Minggu, 26 April 2015

Jamu, Jamu….. Jamune Mas, Mbak Yu


Apa yang khas dari Semarang? Lawang sewu, kota lama, tugu muda, lumpia, pagoda, simpang lima atau rob?

Delapan hingga sepuluh perempuan keluar dari angkot. Mereka berjalan sembari bercerita dan saling gurau. “Eh Yu, rego lombok mundhak meneh jal. Mumet aku, bojoku nek mangan ora pedes tah emoh,” tutur satu di antaranya. “Iyo kok, gilani tenan regane”. Begitu sebuah obrolan singkat ibu-ibu memasuki gerbang. Di sudut pos, nampak dua perempuan dan dua laki-laki yang berpakaian layaknya satpam berdiri dengan melempar senyum pada siapa saja yang datang. Tak jarang mereka saling menggoda. Ya, pagi menjadi pembuka untuk ngalap berkah.

Pukul 08.00 halaman nampak sepi. Semua sudah masuk ruangan. Pagi itu, saya sedang berada di perusahaan jamu nyonya meneer tepatnya di jalan raya Kaligawe Semarang. Dari luar terlihat ibu-ibu sedang mengenakan baju ganti kerja yang berwarna cokelat bak seorang pelayan restoran. Mereka lah yang siap meramu jamu.
            
Meneer lahir pada 1895 di kota kecil Sidoarjo Jawa Timur. Sewaktu kehamilannya, ibunya tidak suka makan nasi. Justru ibunya ngidam menir, sisa butir halus penumbukan padi. Itu lah asal usul nama menir. Sebab pengaruh ejaan belanda perkataan menir menjadi meneer.
            
Usia 17 tahun, Meneer menikah dengan seorang pria asal Semarang. Di kota itu lah Meneer hidup dengan suaminya. Suatu ketika suaminya sakit keras, berbagai obat dicoba tapi tidak memberi perubahan kesembuhan. Meneer akhirnya meramu jamu jawa yang diajarkan oleh orang tunya. Perlahan secara berangsur-angsur, suaminya mulai sehat kembali. Sejak itu meneer mulai menolong keluarga, tetangga, dan kawan. Baru pada permulaan abad ke 20 tepatnya pada 1919 lahirlah perusahaan jamu cap potret nyonya meneer. Informasi tersebut didapatkan dari humas museum jamu nyonya meneer yang terletak satu tempat dengan perusahaannya.

DATA YANG TERSEDIA >>
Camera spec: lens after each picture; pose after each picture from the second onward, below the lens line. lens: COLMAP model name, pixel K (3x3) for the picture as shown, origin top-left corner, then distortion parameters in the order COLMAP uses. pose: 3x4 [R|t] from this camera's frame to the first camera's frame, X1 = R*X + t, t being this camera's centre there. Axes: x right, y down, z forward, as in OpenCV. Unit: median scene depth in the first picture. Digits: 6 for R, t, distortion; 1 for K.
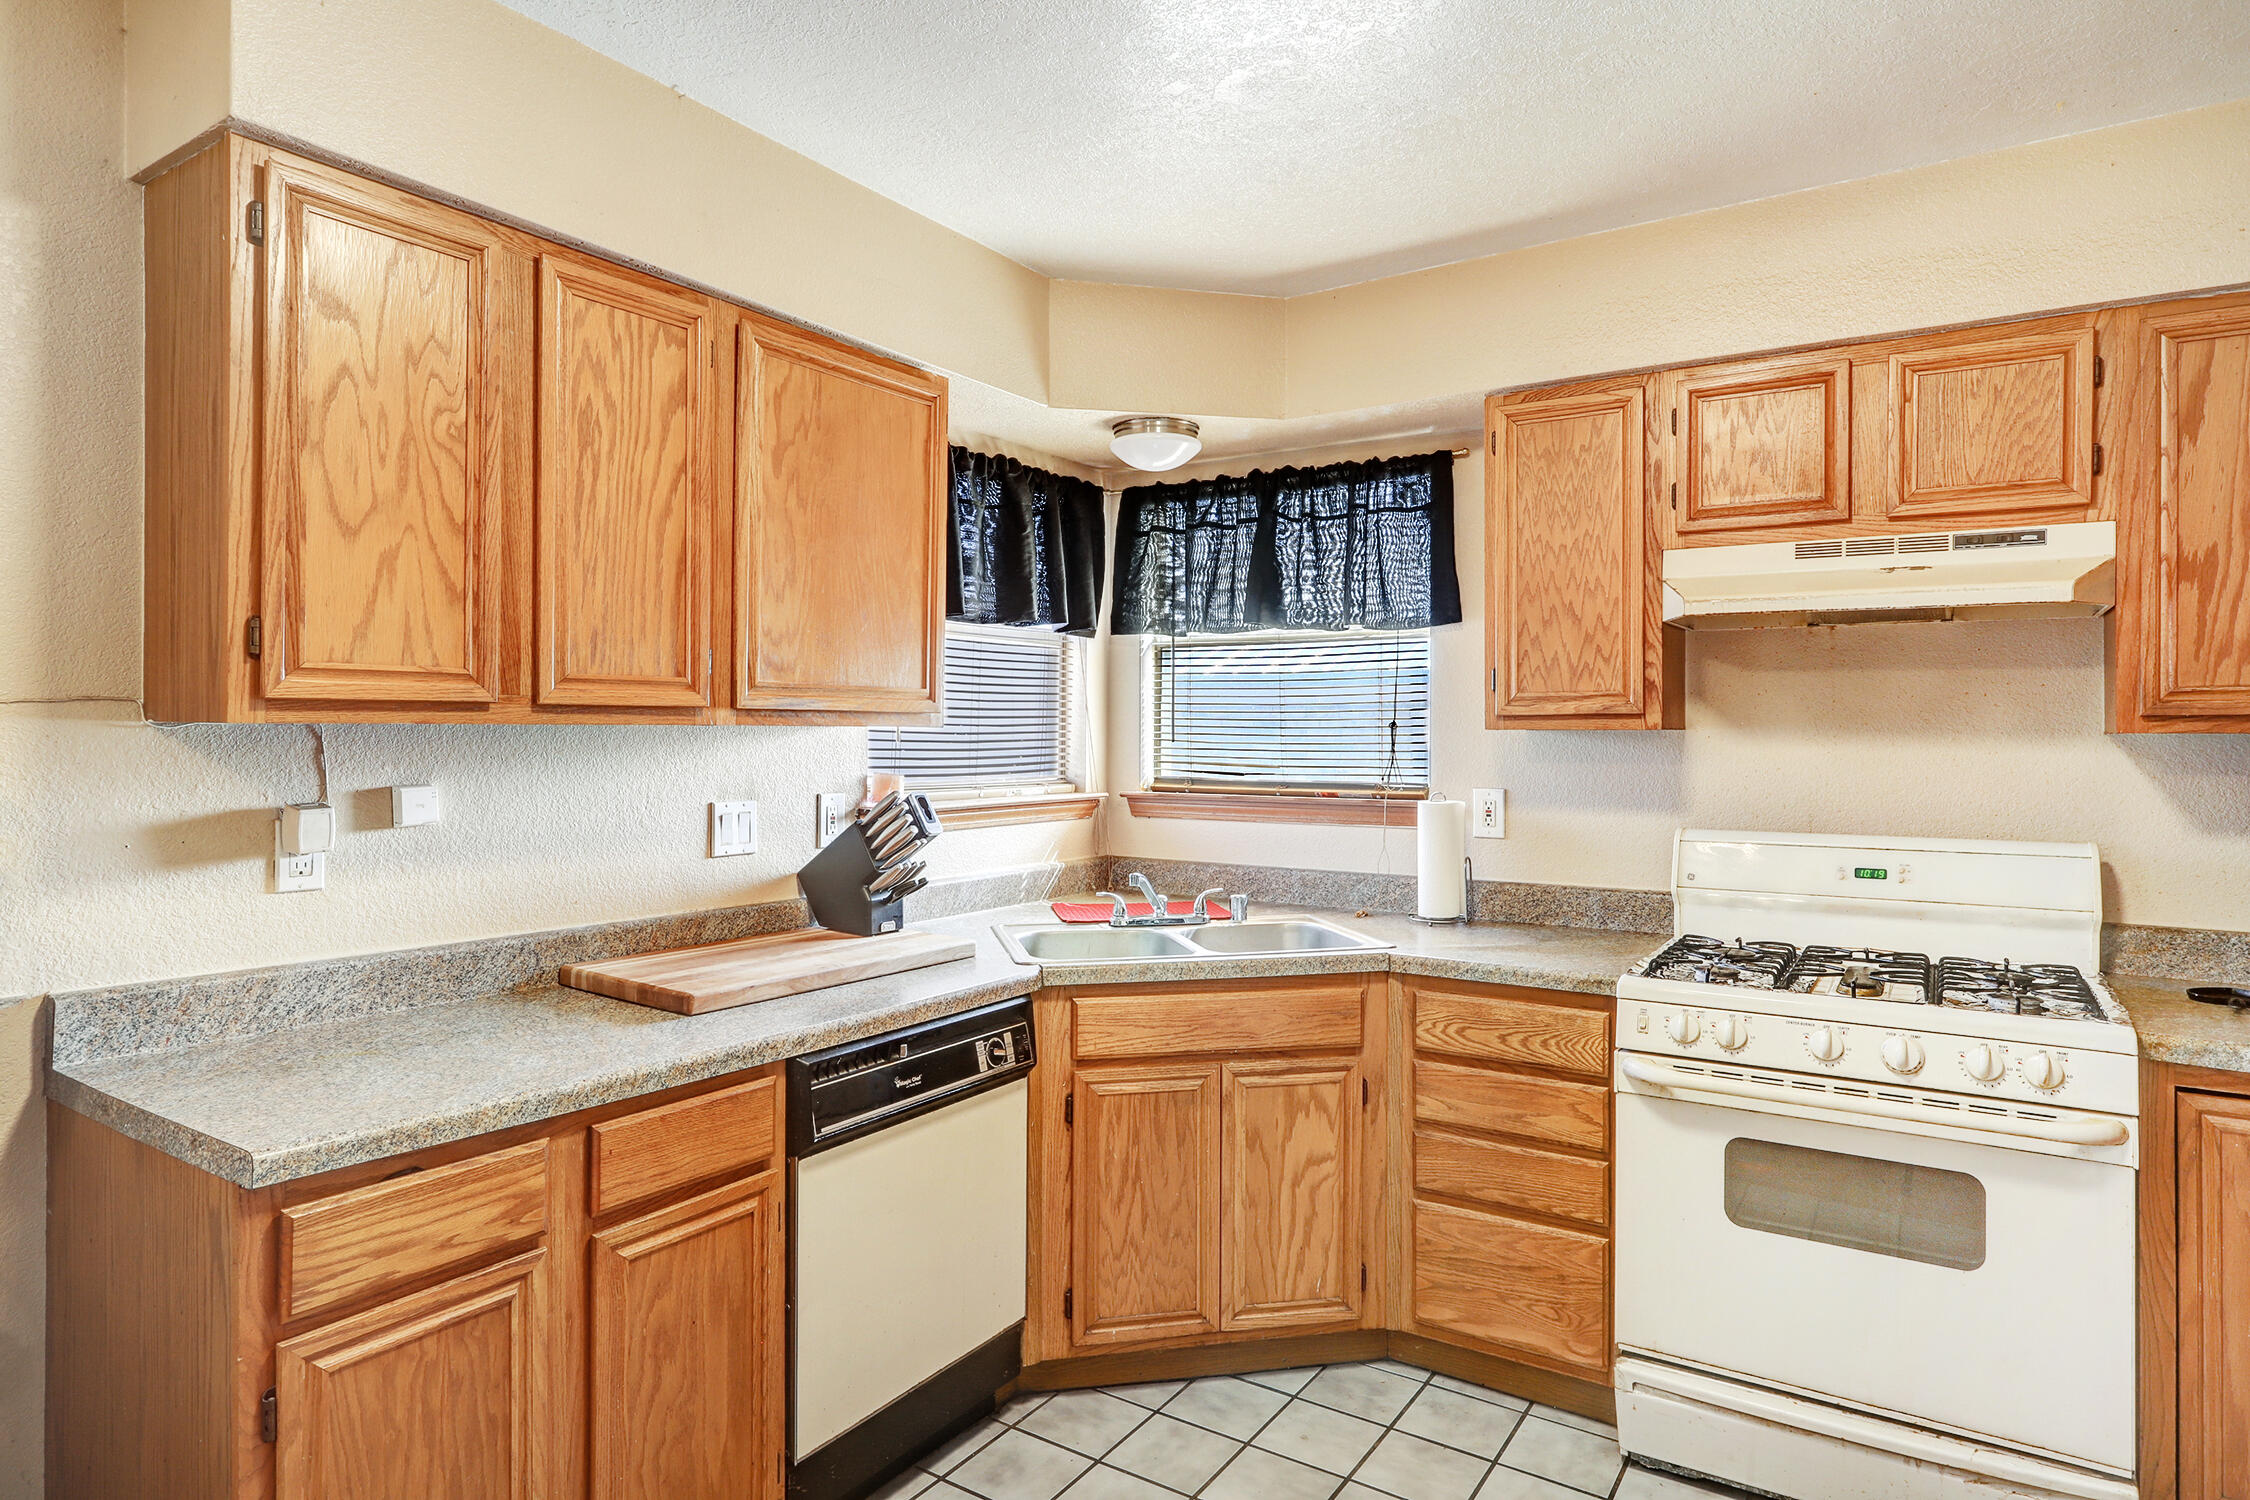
lens RADIAL K [[1279.4, 0, 1140.5], [0, 1279.4, 750.1], [0, 0, 1]] dist [-0.006776, -0.000162]
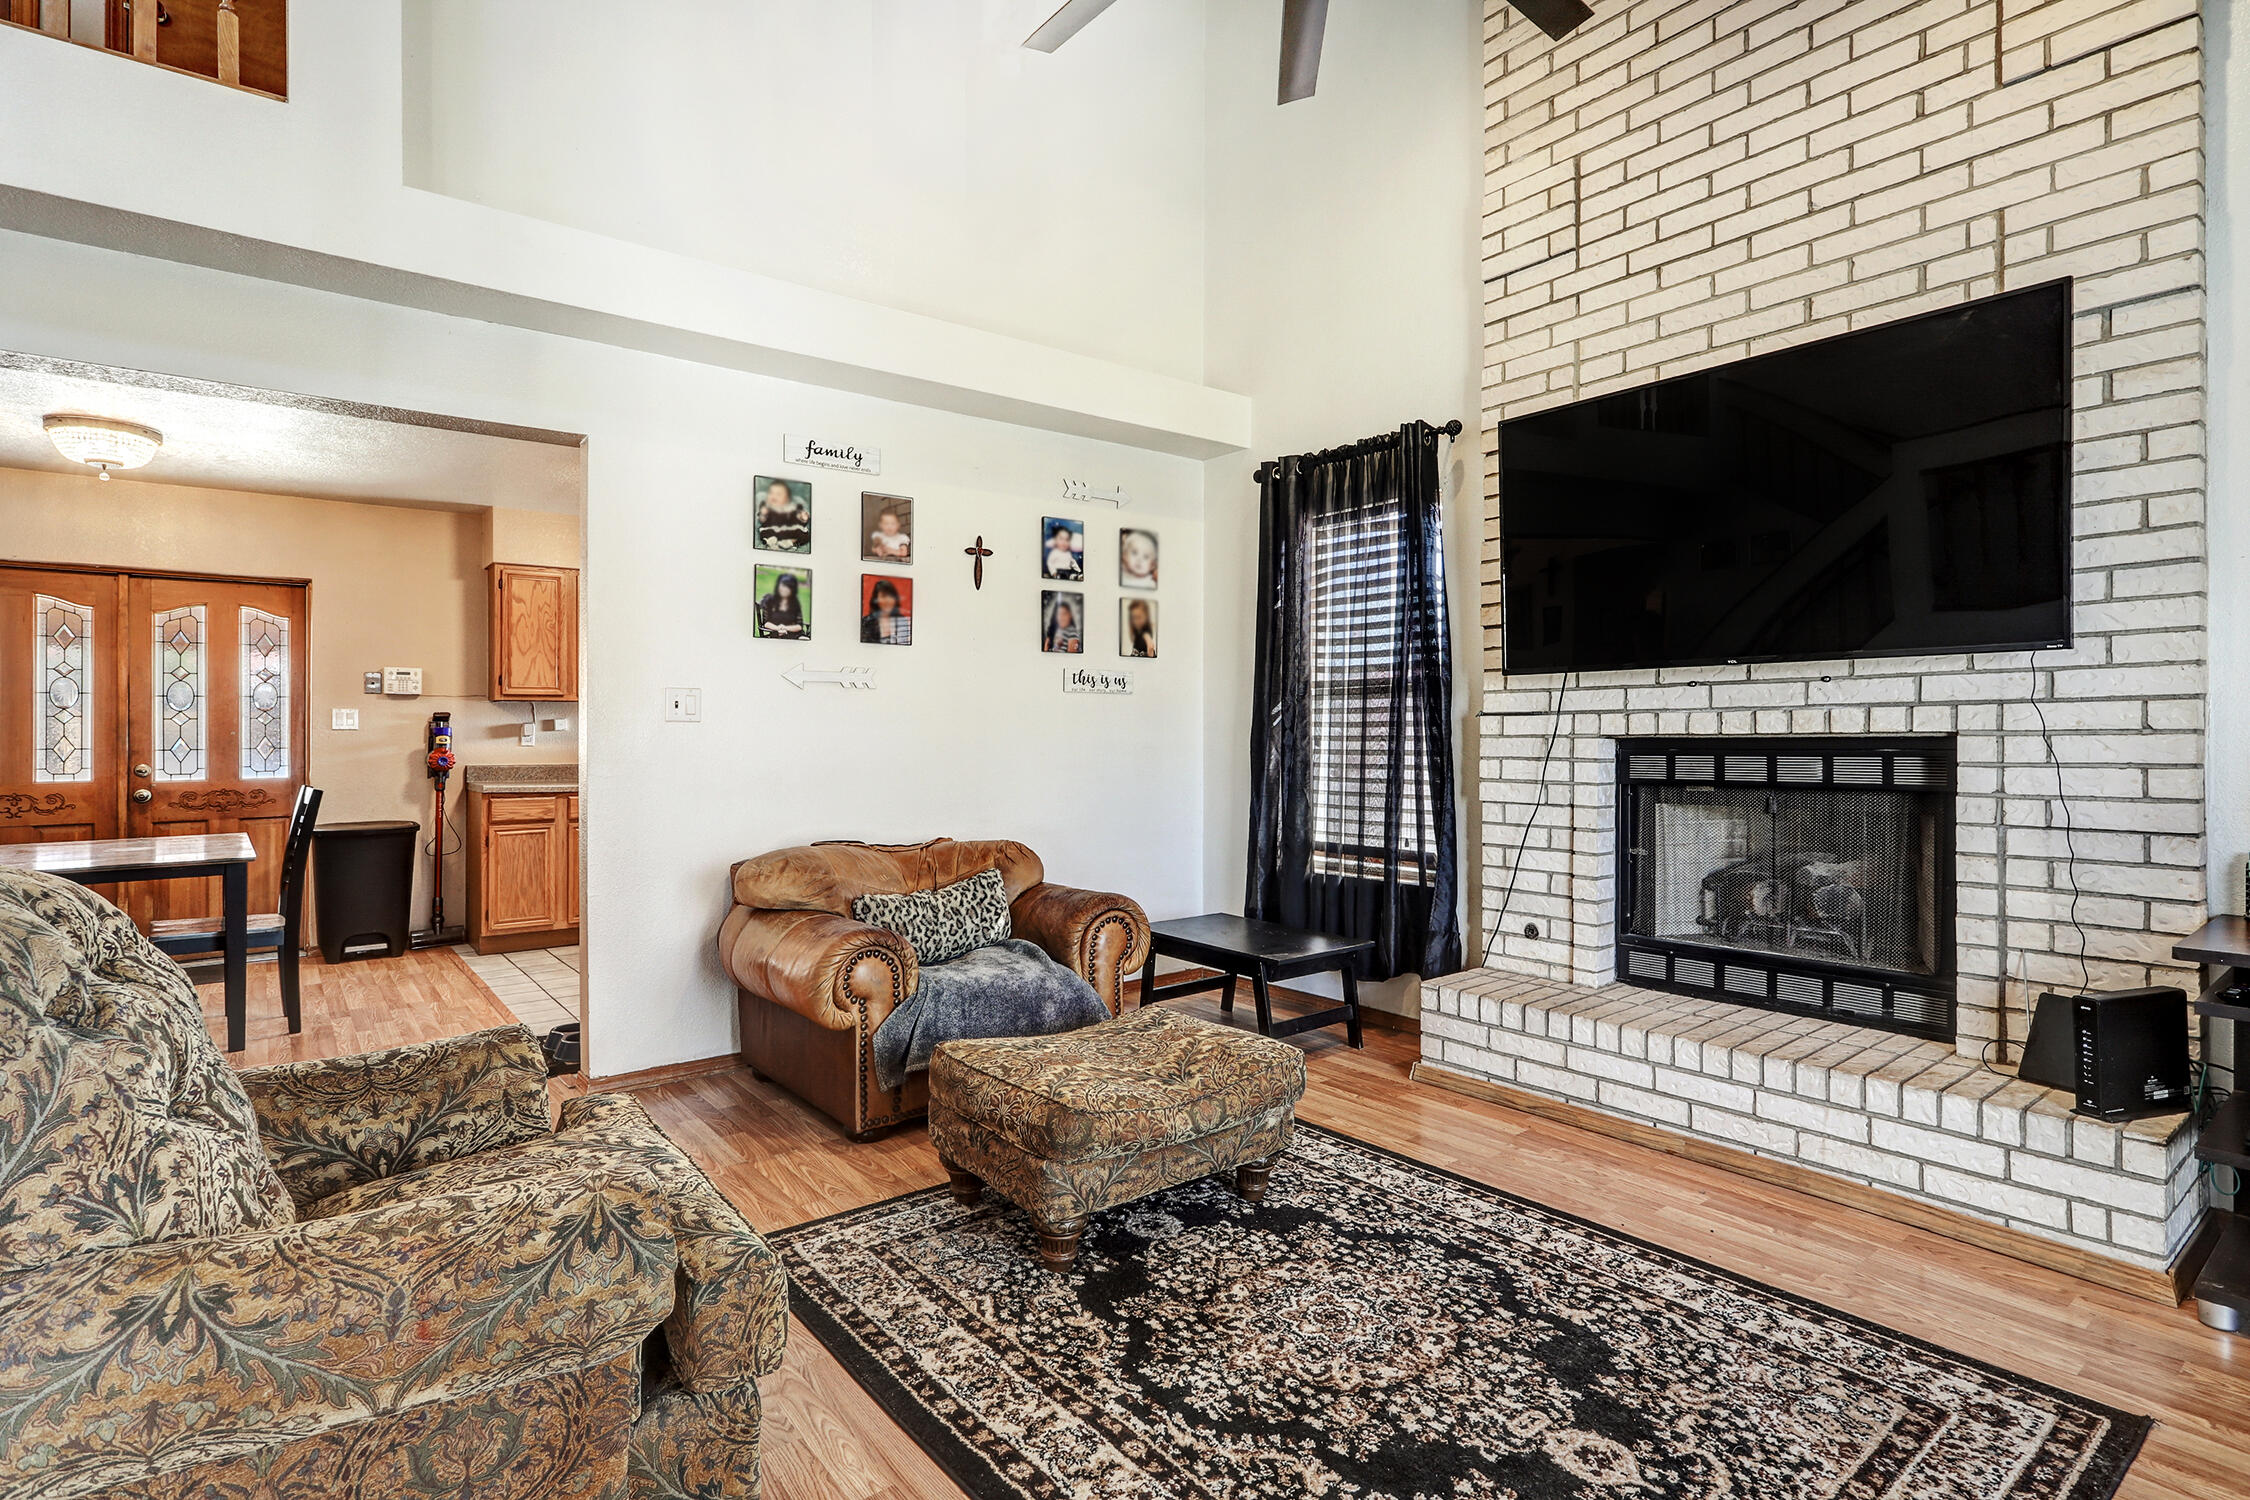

TUGAS ANDA >>
1. Tuliskan kembali dengan persis bagian tulisan tentang jamu Nyonya Meneer dari "Pukul 08.00 halaman" sampai "menir menjadi meneer.".
2. Menurut tulisan tentang jamu Nyonya Meneer, pada tahun berapa dan di mana Meneer lahir?
3. Tolong lanjutkan tulisan tentang jamu Nyonya Meneer, dimulai setelah kalimat terakhirnya.

JAWABAN TIAP TUGAS >>
1.
Pukul 08.00 halaman nampak sepi. Semua sudah masuk ruangan. Pagi itu, saya sedang berada di perusahaan jamu nyonya meneer tepatnya di jalan raya Kaligawe Semarang. Dari luar terlihat ibu-ibu sedang mengenakan baju ganti kerja yang berwarna cokelat bak seorang pelayan restoran. Mereka lah yang siap meramu jamu.
            
Meneer lahir pada 1895 di kota kecil Sidoarjo Jawa Timur. Sewaktu kehamilannya, ibunya tidak suka makan nasi. Justru ibunya ngidam menir, sisa butir halus penumbukan padi. Itu lah asal usul nama menir. Sebab pengaruh ejaan belanda perkataan menir menjadi meneer.

2. Meneer lahir pada 1895 di Sidoarjo, Jawa Timur.

3.
            
Kini, perusahaan meneer dipegang oleh keturunan ketiga yakni Charles Saerang anak dari Hans Ramana. Gejolak dalam mengembangkan perusahaan tersebut juga tak bisa lepas. Perusahaan meneer awalnya dijalankan menggunakan sistem keluarga. Namun, di generasi ketiga ini sudah dijalankan mandiri setelah melalui negosiasi. Gejolak internal tersebut yang menjadi salah satu penyebab pemogokan buruh, penuntutan pembayaran THR, demonstrasi pada 2000-2001 di PT Nyonya Meneer.
            
Selepas konflik tersebut, Charles membuktikan bahwa PT Nyonya Meneer harus tetap eksis. Terbukti PT Nyonya Meneer telah mengekspor ke-3 benua yakni Asia, Eropa, Amerika dan ke beberapa Negara seperti Malaysia, Jepang, Korea Selatan, Singapuran, Taiwan dan Cina. Belakangan juga menggandeng hotel untuk bekerjasama diantaranya minuman kemasan dan produk perawatan kulit.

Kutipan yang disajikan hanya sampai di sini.